Data to examine:
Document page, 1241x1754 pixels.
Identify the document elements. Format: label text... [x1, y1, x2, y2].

--

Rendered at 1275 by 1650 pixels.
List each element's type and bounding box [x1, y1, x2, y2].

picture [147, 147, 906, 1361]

Task description: Which lines above include the word "pixels"? Show each one.

Response to the exercise:
Document page, 1241x1754 pixels.
Rendered at 1275 by 1650 pixels.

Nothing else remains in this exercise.